Long shot Mike Gravel, who hasn't joined the boycott? State Rep. Bill Heller? Charlie Crist has been friendly with Democrats lately.( "My heart bleeds for the Democrats in the state of Florida," he told Fox News Friday when asked about the Democratic National Committee insisting that the Jan. 29 presidential primary will be officially meaningless.) Maybe he'd consider.
So where will the Democratic presidential candidates be campaigning that weekend? Try Michigan - which happens to be the other state where Democrats are blowing off the DNC rules allowing only Iowa, New Hampshire, Nevada and South Carolina to hold elections before Feb. 5. The divine Democratic overlords (state Democratic chairmen) in those four early states who organized the boycott of Florida and Michigan have deigned to allow the candidates to address the Arab American Institute's national leadership conference.
"We believe that the Arab-American community is an important constituency, and we are sensitive to your concerns. For this specific one pre-scheduled national event in Michigan, this request will be acceptable," wrote the merciful and all powerful early state chairmen.
A four-state axis of conventional evil
That kind of attitude by states smaller than some Florida counties naturally has some Democrats a tad perturbed. Senate Democratic leader Steve Geller last week called them "four terrorist states. You know, the axis of evil."
South Carolina Democratic chairwoman Carol Fowler, who played a lead role in drafting the DNC rules and candidate pledge not to campaign in Florida, said she feels bad about this, really she does, but everybody knew the rules from the start.
"I like Florida, and I love to go there, but I'm afraid to go down there right now. I'm afraid people might shoot me," she quipped.
Columnist sees Martinez leaving RNC post
Republican columnist Robert Novak writes that Florida Sen. Mel Martinez is likely to step down as general chairman of the Republican National Committee once someone locks up the presidential nomination, probably in February.
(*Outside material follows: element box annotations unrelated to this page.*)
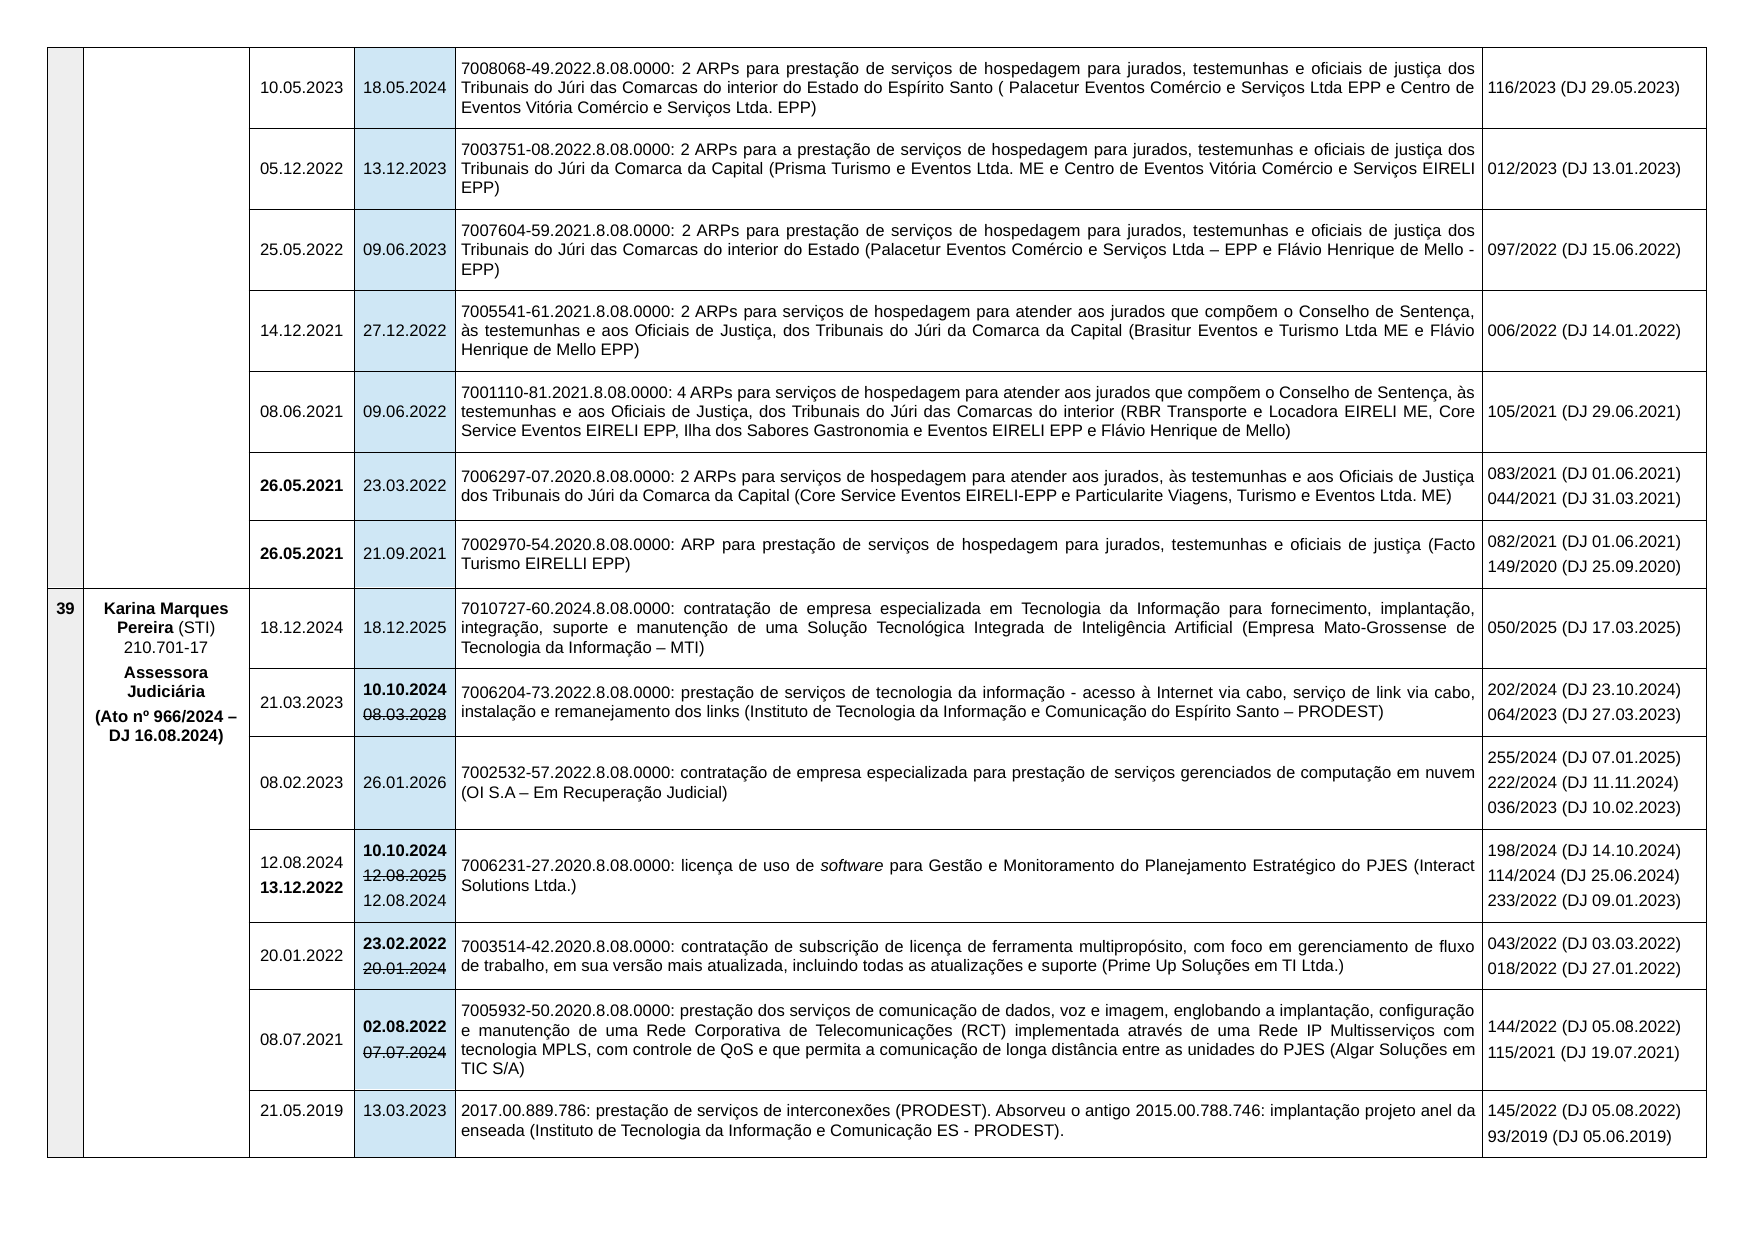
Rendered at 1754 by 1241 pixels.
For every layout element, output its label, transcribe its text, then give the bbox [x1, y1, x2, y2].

table_cell 7003751-08.2022.8.08.0000: 2 ARPs para a prestação de serviços de hospedagem para jurados, testemunhas e oficiais de justiça dos Tribunais do Júri da Comarca da Capital (Prisma Turismo e Eventos Ltda. ME e Centro de Eventos Vitória Comércio e Serviços EIRELI EPP) [456, 129, 1482, 209]
table_cell 10.10.2024 12.08.2025 12.08.2024 [355, 830, 455, 922]
table_cell 21.03.2023 [250, 669, 354, 736]
table_cell 202/2024 (DJ 23.10.2024) 064/2023 (DJ 27.03.2023) [1483, 669, 1706, 736]
table_cell 08.02.2023 [250, 737, 354, 829]
table_cell 097/2022 (DJ 15.06.2022) [1483, 210, 1706, 290]
table_cell 08.07.2021 [250, 990, 354, 1089]
table_cell 26.05.2021 [250, 453, 354, 520]
table_cell 09.06.2023 [355, 210, 455, 290]
table_cell 20.01.2022 [250, 923, 354, 989]
table_cell 144/2022 (DJ 05.08.2022) 115/2021 (DJ 19.07.2021) [1483, 990, 1706, 1089]
table_cell 23.02.2022 20.01.2024 [355, 923, 455, 989]
table_cell 012/2023 (DJ 13.01.2023) [1483, 129, 1706, 209]
table_cell 043/2022 (DJ 03.03.2022) 018/2022 (DJ 27.01.2022) [1483, 923, 1706, 989]
table_cell 13.12.2023 [355, 129, 455, 209]
table_cell 39 [48, 589, 83, 1157]
table_cell 7003514-42.2020.8.08.0000: contratação de subscrição de licença de ferramenta multipropósito, com foco em gerenciamento de fluxo de trabalho, em sua versão mais atualizada, incluindo todas as atualizações e suporte (Prime Up Soluções em TI Ltda.) [456, 923, 1482, 989]
table_cell 02.08.2022 07.07.2024 [355, 990, 455, 1089]
table_cell 7010727-60.2024.8.08.0000: contratação de empresa especializada em Tecnologia da Informação para fornecimento, implantação, integração, suporte e manutenção de uma Solução Tecnológica Integrada de Inteligência Artificial (Empresa Mato-Grossense de Tecnologia da Informação – MTI) [456, 589, 1482, 668]
table_cell 082/2021 (DJ 01.06.2021) 149/2020 (DJ 25.09.2020) [1483, 521, 1706, 587]
table_cell 083/2021 (DJ 01.06.2021) 044/2021 (DJ 31.03.2021) [1483, 453, 1706, 520]
table_cell 7002532-57.2022.8.08.0000: contratação de empresa especializada para prestação de serviços gerenciados de computação em nuvem (OI S.A – Em Recuperação Judicial) [456, 737, 1482, 829]
table_cell 198/2024 (DJ 14.10.2024) 114/2024 (DJ 25.06.2024) 233/2022 (DJ 09.01.2023) [1483, 830, 1706, 922]
table_cell 7006231-27.2020.8.08.0000: licença de uso de software para Gestão e Monitoramento do Planejamento Estratégico do PJES (Interact Solutions Ltda.) [456, 830, 1482, 922]
table_cell 21.05.2019 [250, 1091, 354, 1157]
table_cell 116/2023 (DJ 29.05.2023) [1483, 48, 1706, 128]
table_cell [48, 48, 83, 587]
table_cell 145/2022 (DJ 05.08.2022) 93/2019 (DJ 05.06.2019) [1483, 1091, 1706, 1157]
table_cell 7008068-49.2022.8.08.0000: 2 ARPs para prestação de serviços de hospedagem para jurados, testemunhas e oficiais de justiça dos Tribunais do Júri das Comarcas do interior do Estado do Espírito Santo ( Palacetur Eventos Comércio e Serviços Ltda EPP e Centro de Eventos Vitória Comércio e Serviços Ltda. EPP) [456, 48, 1482, 128]
table_cell Karina Marques Pereira (STI) 210.701-17 Assessora Judiciária (Ato nº 966/2024 – DJ 16.08.2024) [84, 589, 249, 1157]
table_cell 05.12.2022 [250, 129, 354, 209]
table_cell 08.06.2021 [250, 372, 354, 452]
table_cell 13.03.2023 [355, 1091, 455, 1157]
table_cell 10.10.2024 08.03.2028 [355, 669, 455, 736]
table_cell 21.09.2021 [355, 521, 455, 587]
table_cell 18.05.2024 [355, 48, 455, 128]
table_cell 7005541-61.2021.8.08.0000: 2 ARPs para serviços de hospedagem para atender aos jurados que compõem o Conselho de Sentença, às testemunhas e aos Oficiais de Justiça, dos Tribunais do Júri da Comarca da Capital (Brasitur Eventos e Turismo Ltda ME e Flávio Henrique de Mello EPP) [456, 291, 1482, 371]
table_cell 006/2022 (DJ 14.01.2022) [1483, 291, 1706, 371]
table_cell 7006297-07.2020.8.08.0000: 2 ARPs para serviços de hospedagem para atender aos jurados, às testemunhas e aos Oficiais de Justiça dos Tribunais do Júri da Comarca da Capital (Core Service Eventos EIRELI-EPP e Particularite Viagens, Turismo e Eventos Ltda. ME) [456, 453, 1482, 520]
table_cell 23.03.2022 [355, 453, 455, 520]
table_cell 09.06.2022 [355, 372, 455, 452]
table_cell 12.08.2024 13.12.2022 [250, 830, 354, 922]
table_cell 050/2025 (DJ 17.03.2025) [1483, 589, 1706, 668]
table_cell 7001110-81.2021.8.08.0000: 4 ARPs para serviços de hospedagem para atender aos jurados que compõem o Conselho de Sentença, às testemunhas e aos Oficiais de Justiça, dos Tribunais do Júri das Comarcas do interior (RBR Transporte e Locadora EIRELI ME, Core Service Eventos EIRELI EPP, Ilha dos Sabores Gastronomia e Eventos EIRELI EPP e Flávio Henrique de Mello) [456, 372, 1482, 452]
table_cell 18.12.2024 [250, 589, 354, 668]
table_cell 27.12.2022 [355, 291, 455, 371]
table_cell 26.05.2021 [250, 521, 354, 587]
table_cell 25.05.2022 [250, 210, 354, 290]
table_cell 7007604-59.2021.8.08.0000: 2 ARPs para prestação de serviços de hospedagem para jurados, testemunhas e oficiais de justiça dos Tribunais do Júri das Comarcas do interior do Estado (Palacetur Eventos Comércio e Serviços Ltda – EPP e Flávio Henrique de Mello - EPP) [456, 210, 1482, 290]
table_cell 7002970-54.2020.8.08.0000: ARP para prestação de serviços de hospedagem para jurados, testemunhas e oficiais de justiça (Facto Turismo EIRELLI EPP) [456, 521, 1482, 587]
table_cell 7005932-50.2020.8.08.0000: prestação dos serviços de comunicação de dados, voz e imagem, englobando a implantação, configuração e manutenção de uma Rede Corporativa de Telecomunicações (RCT) implementada através de uma Rede IP Multisserviços com tecnologia MPLS, com controle de QoS e que permita a comunicação de longa distância entre as unidades do PJES (Algar Soluções em TIC S/A) [456, 990, 1482, 1089]
table_cell 18.12.2025 [355, 589, 455, 668]
table_cell 2017.00.889.786: prestação de serviços de interconexões (PRODEST). Absorveu o antigo 2015.00.788.746: implantação projeto anel da enseada (Instituto de Tecnologia da Informação e Comunicação ES - PRODEST). [456, 1091, 1482, 1157]
table_cell 7006204-73.2022.8.08.0000: prestação de serviços de tecnologia da informação - acesso à Internet via cabo, serviço de link via cabo, instalação e remanejamento dos links (Instituto de Tecnologia da Informação e Comunicação do Espírito Santo – PRODEST) [456, 669, 1482, 736]
table_cell [84, 48, 249, 587]
table_cell 10.05.2023 [250, 48, 354, 128]
table_cell 255/2024 (DJ 07.01.2025) 222/2024 (DJ 11.11.2024) 036/2023 (DJ 10.02.2023) [1483, 737, 1706, 829]
table_cell 105/2021 (DJ 29.06.2021) [1483, 372, 1706, 452]
table_cell 14.12.2021 [250, 291, 354, 371]
table_cell 26.01.2026 [355, 737, 455, 829]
"When Martinez took the party post Jan. 19, it was expected he would stay on through the 2008 elections as the GOP's principal national spokesman," Novak wrote. "Many Republicans now grumble that Martinez has been ineffective in that role, partly because he has been drowned out by the many presidential hopefuls."
RNC spokesman Danny Diaz said Martinez will remain general chairman, focusing on key national issues and electing Republicans.
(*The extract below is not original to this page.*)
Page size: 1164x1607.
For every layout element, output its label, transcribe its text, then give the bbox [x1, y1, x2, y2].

State Democrats ponder a test pledge
If Iowa, New Hampshire, South Carolina and Nevada Democrats can pressure presidential candidates to sign a pledge not to campaign in Florida, maybe Florida Democrats should test their own might. The state party is looking at asking the presidential hopefuls to pledge that as the nominee they would help restore the 210 delegates to the national convention that the DNC is stripping away.
"Let's start putting them to the test," Democratic National Committee member Janee Murphy said in a conference call with receptive party leaders Saturday. "You think Florida's important? ... Have a pledge to us.
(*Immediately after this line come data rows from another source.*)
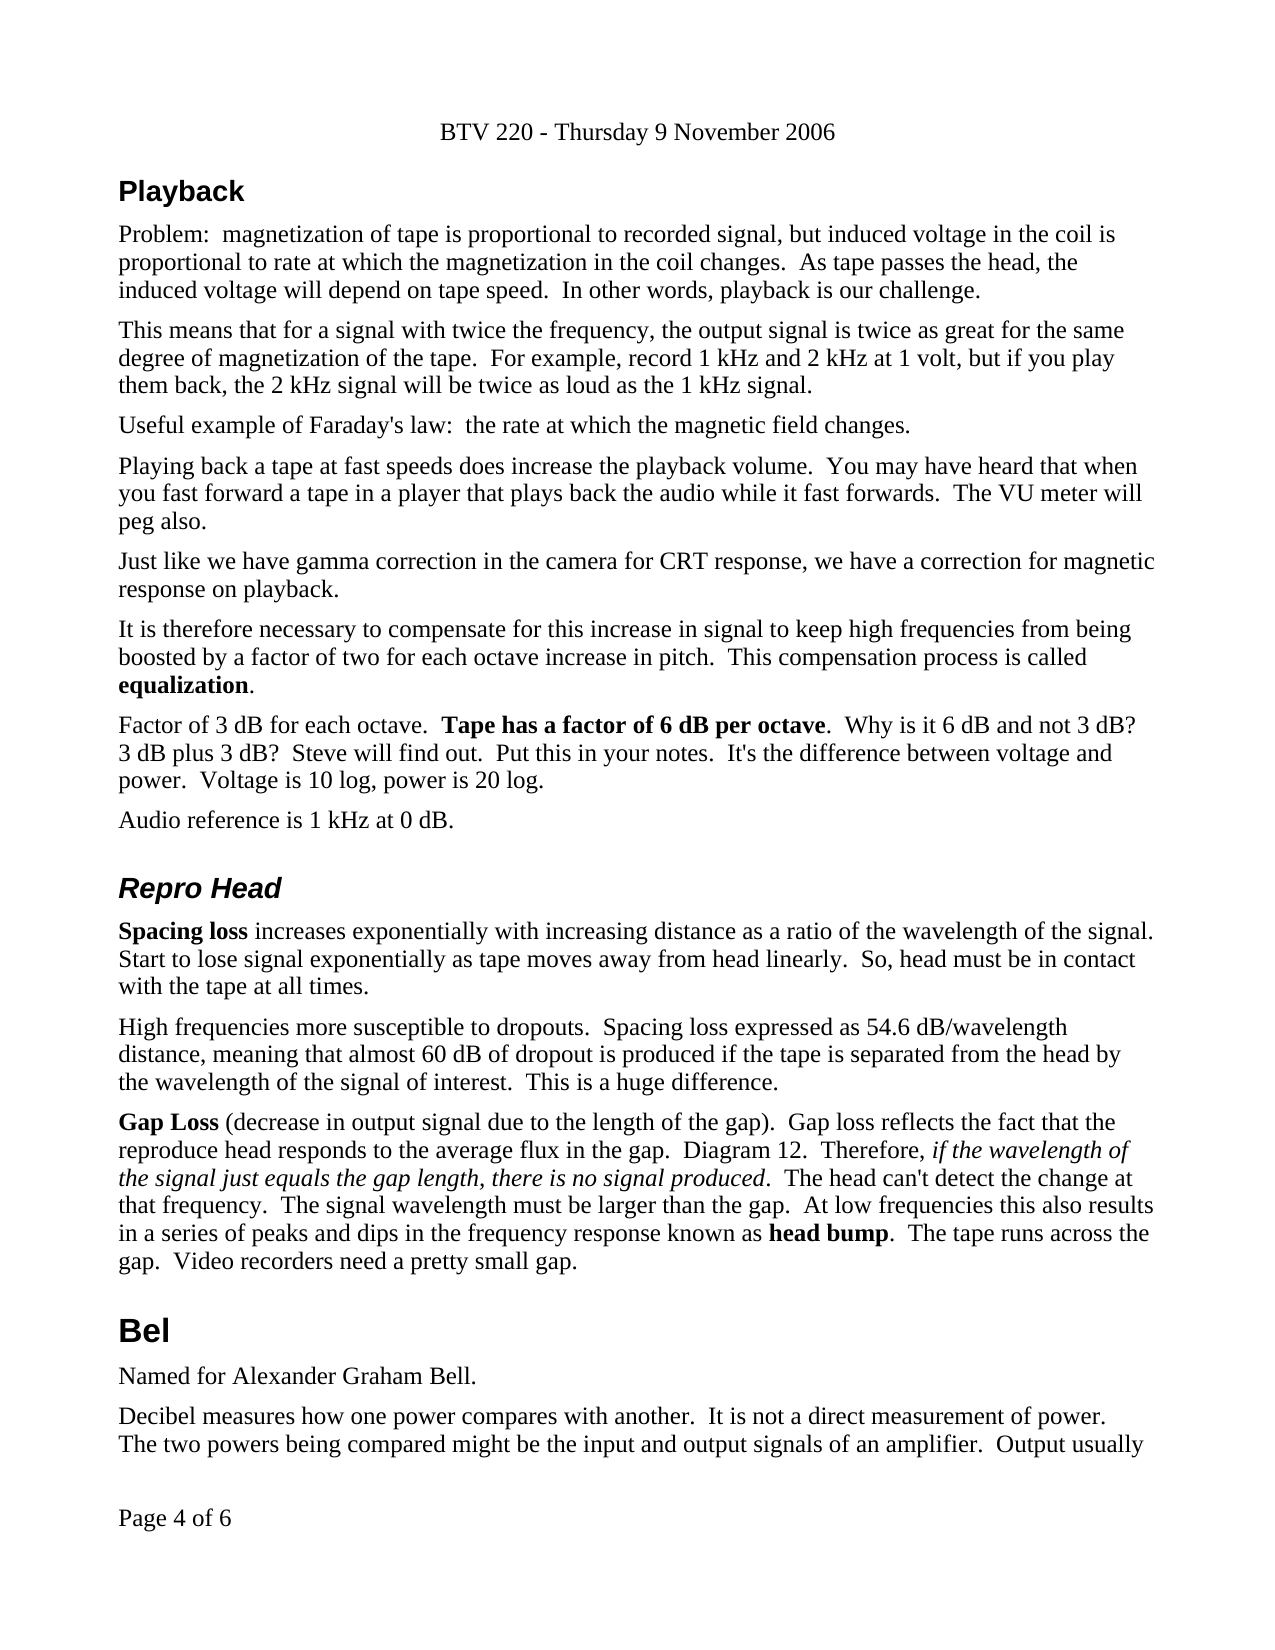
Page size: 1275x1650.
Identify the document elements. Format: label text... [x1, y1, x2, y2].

text Problem: magnetization of tape is proportional to recorded signal, but induced voltage in the coil is proportional to rate at which the magnetization in the coil changes. As tape passes the head, the induced voltage will depend on tape speed. In other words, playback is our challenge. [118, 220, 1157, 303]
subtitle Repro Head [118, 872, 1157, 904]
text Audio reference is 1 kHz at 0 dB. [118, 807, 1157, 834]
text Just like we have gamma correction in the camera for CRT response, we have a correction for magnetic response on playback. [118, 547, 1157, 603]
text High frequencies more susceptible to dropouts. Spacing loss expressed as 54.6 dB/wavelength distance, meaning that almost 60 dB of dropout is produced if the tape is separated from the head by the wavelength of the signal of interest. This is a huge difference. [118, 1013, 1157, 1096]
text Decibel measures how one power compares with another. It is not a direct measurement of power. The two powers being compared might be the input and output signals of an amplifier. Output usually [118, 1402, 1157, 1458]
text Factor of 3 dB for each octave. Tape has a factor of 6 dB per octave. Why is it 6 dB and not 3 dB? 3 dB plus 3 dB? Steve will find out. Put this in your notes. It's the difference between voltage and power. Voltage is 10 log, power is 20 log. [118, 711, 1157, 794]
text Playing back a tape at fast speeds does increase the playback volume. You may have heard that when you fast forward a tape in a player that plays back the audio while it fast forwards. The VU meter will peg also. [118, 452, 1157, 535]
subtitle Playback [118, 175, 1157, 208]
text Named for Alexander Graham Bell. [118, 1362, 1157, 1390]
text This means that for a signal with twice the frequency, the output signal is twice as great for the same degree of magnetization of the tape. For example, record 1 kHz and 2 kHz at 1 volt, but if you play them back, the 2 kHz signal will be twice as loud as the 1 kHz signal. [118, 316, 1157, 399]
text It is therefore necessary to compensate for this increase in signal to keep high frequencies from being boosted by a factor of two for each octave increase in pitch. This compensation process is called equalization. [118, 615, 1157, 698]
text Useful example of Faraday's law: the rate at which the magnetic field changes. [118, 412, 1157, 439]
text Spacing loss increases exponentially with increasing distance as a ratio of the wavelength of the signal. Start to lose signal exponentially as tape moves away from head linearly. So, head must be in contact with the tape at all times. [118, 917, 1157, 1000]
text Gap Loss (decrease in output signal due to the length of the gap). Gap loss reflects the fact that the reproduce head responds to the average flux in the gap. Diagram 12. Therefore, if the wavelength of the signal just equals the gap length, there is no signal produced. The head can't detect the change at that frequency. The signal wavelength must be larger than the gap. At low frequencies this also results in a series of peaks and dips in the frequency response known as head bump. The tape runs across the gap. Video recorders need a pretty small gap. [118, 1108, 1157, 1274]
subtitle Bel [118, 1312, 1157, 1349]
Dern is Harris in HBO drama, 'Variety' says
Variety reports that Laura Dern will play former Florida Secretary of State Katherine Harris in HBO's upcoming drama Recount, about, well you know. Other cast members announced: Kevin Spacey as former Al Gore chief of staff Ron Klain, Denis Leary as Democratic operative Michael Whouley,Tom Wilkinson as Republican James Baker, Bob Balaban as the lead Bush/Cheney attorney Ben Ginsberg, and Ed Begley Jr. as the Democrats' lead attorney, David Boies.
'Frustrated' Florida voters still waiting
So how are Florida voters feeling these days about their state leaders? "They're frustrated. They're very frustrated," said state Rep. Ed Hooper, R-Clearwater, noting that leaders have promised them big cuts in insurance premiums and property tax bills that haven't yet happened.
The first-term Republican spoke on Political Connections in an interview airing today at 11 a.m. and 6:30 p.m.